Ruby type conversion
Let’s talk about type conversion in Ruby.
First, we’re going to need some definitions:
type
the kind of object the program is currently dealing with. In Ruby this usually breaks down to the class of the object (e.g.,String
orInteger
).type conversion
the process of converting an object from one type to another type. Type conversion is an umbrella term, encapsulating both implicit and explicit type conversion.type coercion
this is the term used for implicit type conversion. The definition of this term in the context of Ruby is relatively up for debate, but I’m going to define it as either (a) a method converting an argument or (b) the syntax of the Ruby language converting an object.type casting
this is the term used for explicit type conversion. Ruby doesn’t necessarily have “casting” in the traditional sense (like C) but instead has methods used to represent explicit type conversions like#to_s
or#to_i
.interface
a set of methods that an object understands. These methods can be defined pretty much anywhere as long as the object knows where to find them (e.g., the class of the object, a module that is included in the object, the singleton class of the object, any active refinements, etc.).

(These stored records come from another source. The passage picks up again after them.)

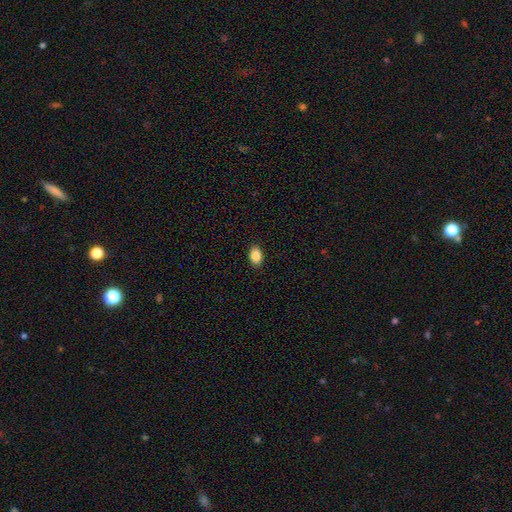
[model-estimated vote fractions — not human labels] Morphology: type=smooth (87%); roundness=in between (86%); merging=none (89%).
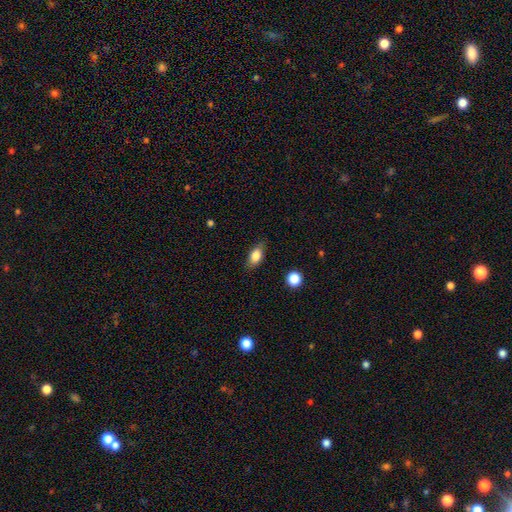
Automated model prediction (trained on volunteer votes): Smooth or featured? Predicted: smooth (p=0.81). How rounded? Predicted: in between (p=0.84). Merging? Predicted: none (p=0.77).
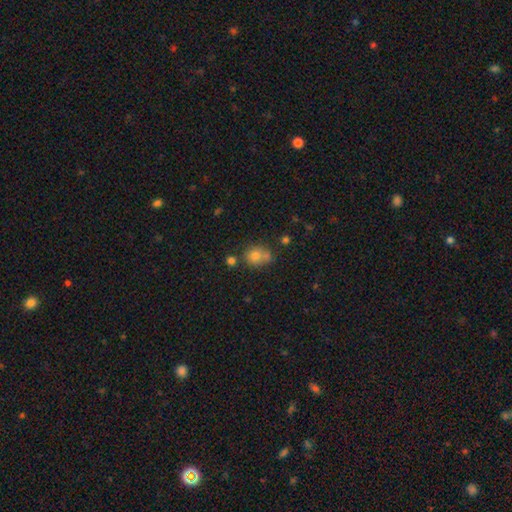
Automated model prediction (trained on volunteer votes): smooth_or_featured: smooth (p=0.73) [alt: star or artifact p=0.16]
how_rounded: round (p=0.73) [alt: in between p=0.26]
merging: none (p=0.49) [alt: merger p=0.31]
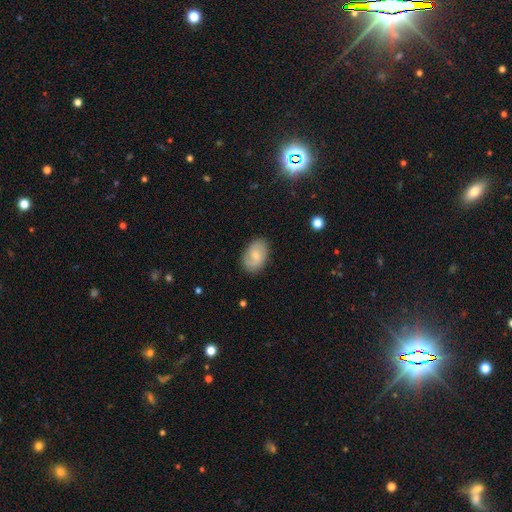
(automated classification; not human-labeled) The model was most divided on "smooth or featured": featured or disk: 53%, smooth: 40%, star or artifact: 7%. More confident: edge-on disk — no (96%); spiral arms — yes (88%); merging — none (78%); bar — no (64%); bulge size — small (60%).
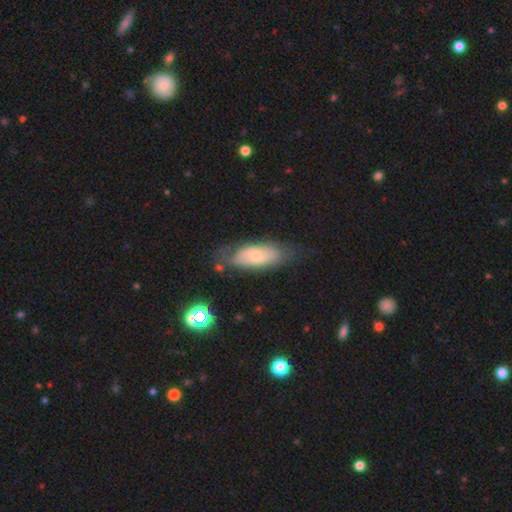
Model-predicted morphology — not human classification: smooth_or_featured: smooth (p=0.49) [alt: featured or disk p=0.44]
merging: none (p=0.59) [alt: minor disturbance p=0.26]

With these definitions in mind, we can define the term “dynamically-typed”. Ruby is considered a dynamically-typed language because the types of the objects that are live during the execution of a Ruby program are not known at compile time, they are only known at run time. It follows that any method can receive any type of object for any argument. When a method receives an argument of a type that it doesn’t expect, it can do one of three things:
- raise an error implicitly - effectively analogous to praying you get the right types
- raise an error explicitly - something like
raise ArgumentError unless value.is_a?(String)
- convert the type of the object - by calling a type conversion method like
#to_str
By far the worst option is the first one, as it’s abdicating responsibility to the next developer. The second option is somewhat better, it in that it enforces the expected type. The issue with the second one is that it’s enforcing the nominal type (the class) as opposed to the structural type (the interface). It precludes the possibility that the object could be converted into the desired type, and instead halts execution.
The third option is the subject of this blog post. Ruby is rife with examples of this kind of type conversion, especially within the standard library. This pattern has propagated into other popular Ruby projects, including Ruby on Rails. To start out, let’s look at some examples.
Type coercion in a method
Let’s look at Array#flatten
. For those unfamiliar, #flatten
is a method on Array
that concatentates together internal arrays into a single array. For example:
[1, [2, 3], [4], [5, [6, [7]]]].flatten
# => [1, 2, 3, 4, 5, 6, 7]
It also accepts as an argument the “level” of flattening (i.e., the number of times it should recursively flatten). That looks like:
[1, [2, 3], [4], [5, [6, [7]]]].flatten(2)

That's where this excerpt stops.